Aunque el documento busca apartar al jefe de Estado hasta el cierre de urnas del 21 de junio, las primeras reacciones se concentraron menos en el fondo de la investigación por presunta participación en política y más en una pregunta institucional: ¿puede una congresista o la Comisión suspender por sí sola a un presidente?
Desde el Gobierno, el ministro del Interior, Armando Benedetti, rechazó la validez de la medida. Sostuvo que la Comisión de Acusaciones es una instancia de instrucción y que una eventual suspensión solo podría ser adoptada por el Senado, luego de que la plenaria de la Cámara actúe como ente acusador. Para Benedetti, la decisión no puede depender de la voluntad de una sola representante.
Esa lectura jurídica fue compartida por voces de distintas orillas políticas. La senadora Angélica Lozano citó el artículo 194 de la Constitución para recordar que la suspensión del presidente corresponde al Senado y calificó la resolución como absurda. En la misma línea, el concejal Daniel Briceño afirmó que Petro solo puede ser suspendido por el Senado de la República, previa admisión pública de una acusación.
Desde sectores de oposición, la reacción tomó un tono más político. El expresidente Iván Duque aseguró que una congresista no puede suspender al presidente y preguntó si la medida busca convertirse en un mecanismo de victimización para que Petro intervenga con más fuerza en la campaña. También habló de una posible “autosuspensión” y pidió respetar la democracia.
El alcalde de Medellín, Federico Gutiérrez, fue más allá y sugirió que la movida podría favorecer políticamente al presidente. En un mensaje irónico, planteó una supuesta conversación entre Petro y Arizabaleta en la que la suspensión serviría para indignar a sus seguidores, victimizarse y agitar el ambiente político antes de las elecciones. “No crean bobos a los colombianos”, escribió.

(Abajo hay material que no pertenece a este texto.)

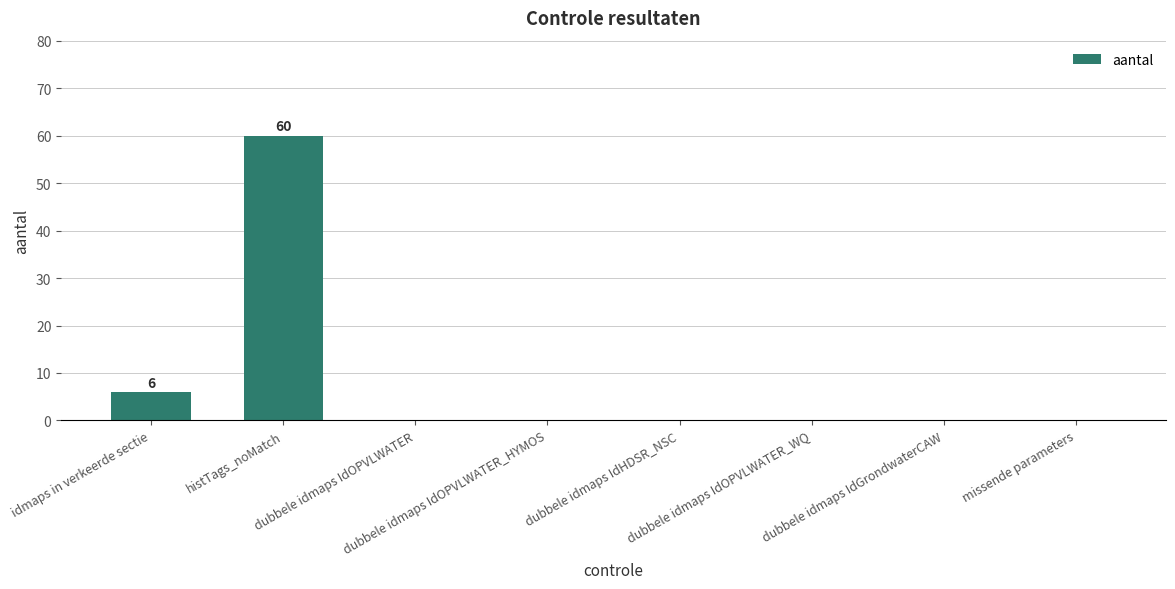

What is the greatest value displayed?

60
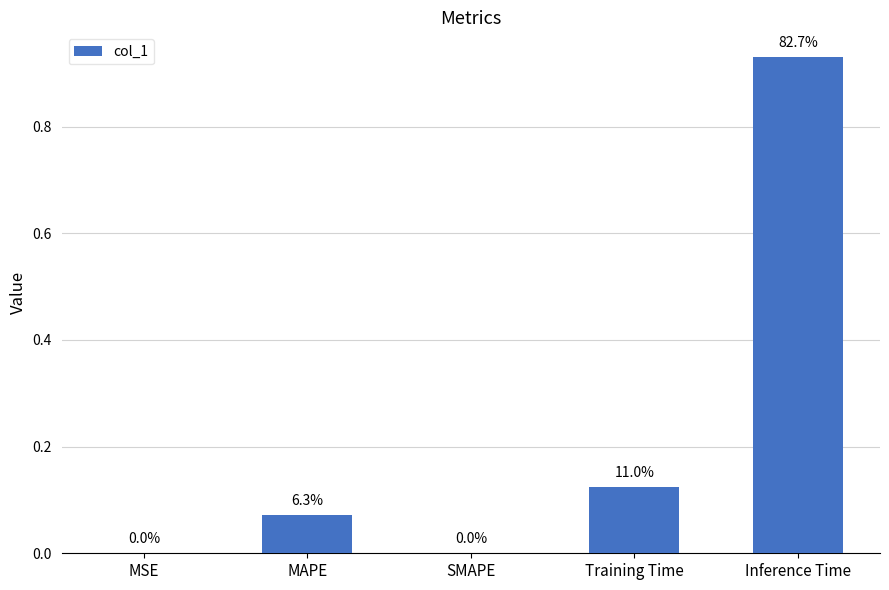

How many data points are above 0?

4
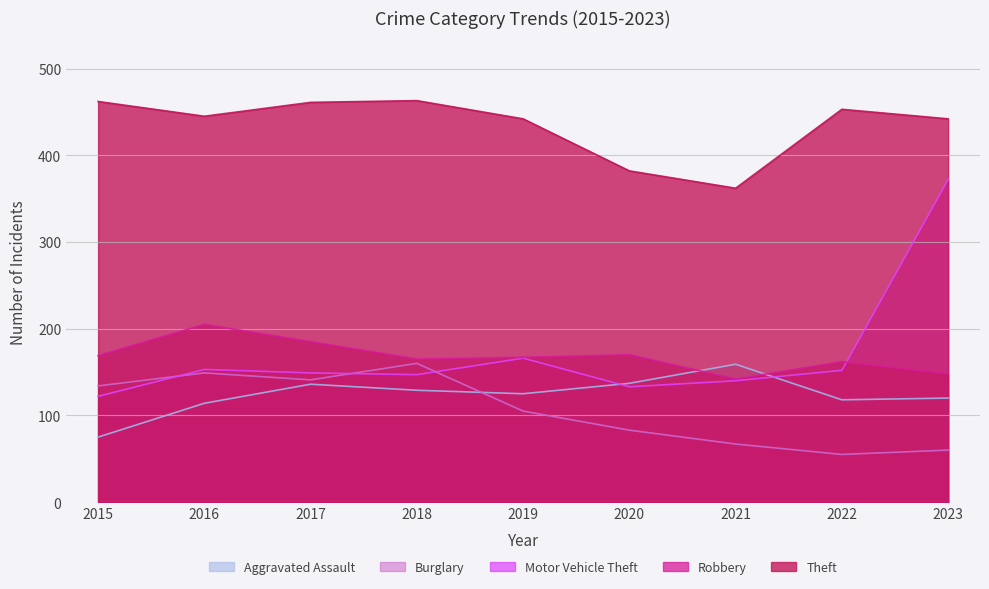

What is the value of the Theft point at the 5th from the left?

442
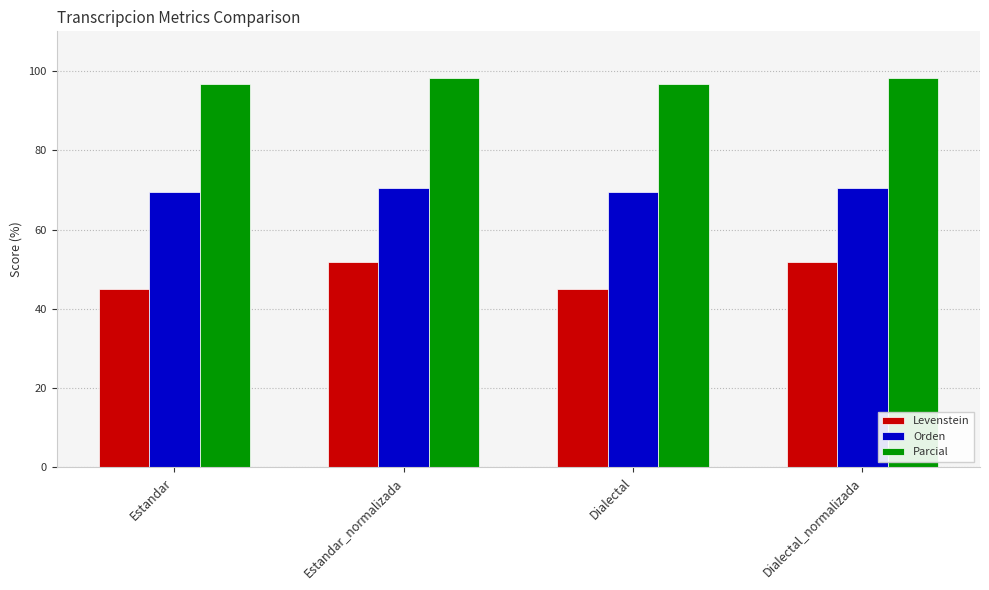

What is the lowest value of the Orden series?

69.5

Asimismo, la senadora María Fernanda Cabal cuestionó la competencia de la Comisión y sostuvo que la decisión parece un favor para que Petro se victimice y provoque un nuevo conflicto institucional. Por su parte, el exsenador Jorge Enrique Robledo calificó la actuación como “descaradamente ilegal” y subrayó que resulta llamativo que la medida provenga de una congresista cercana al petrismo.
Rodrigo Lara, vinculado a la campaña de Abelardo de la Espriella, calificó la situación como un “autoatentado legislativo” y afirmó que la decisión buscaría abrirle espacio político a Petro en los días finales de campaña. Sus señalamientos se inscriben en la lectura de varios opositores que ven en la suspensión no un castigo efectivo, sino una maniobra para alimentar la narrativa de persecución.
Por otro lado, Paloma Valencia también entró al debate y cuestionó el alcance real del auto, insistiendo en que el procedimiento constitucional no puede ser reemplazado por una decisión individual dentro de la Comisión.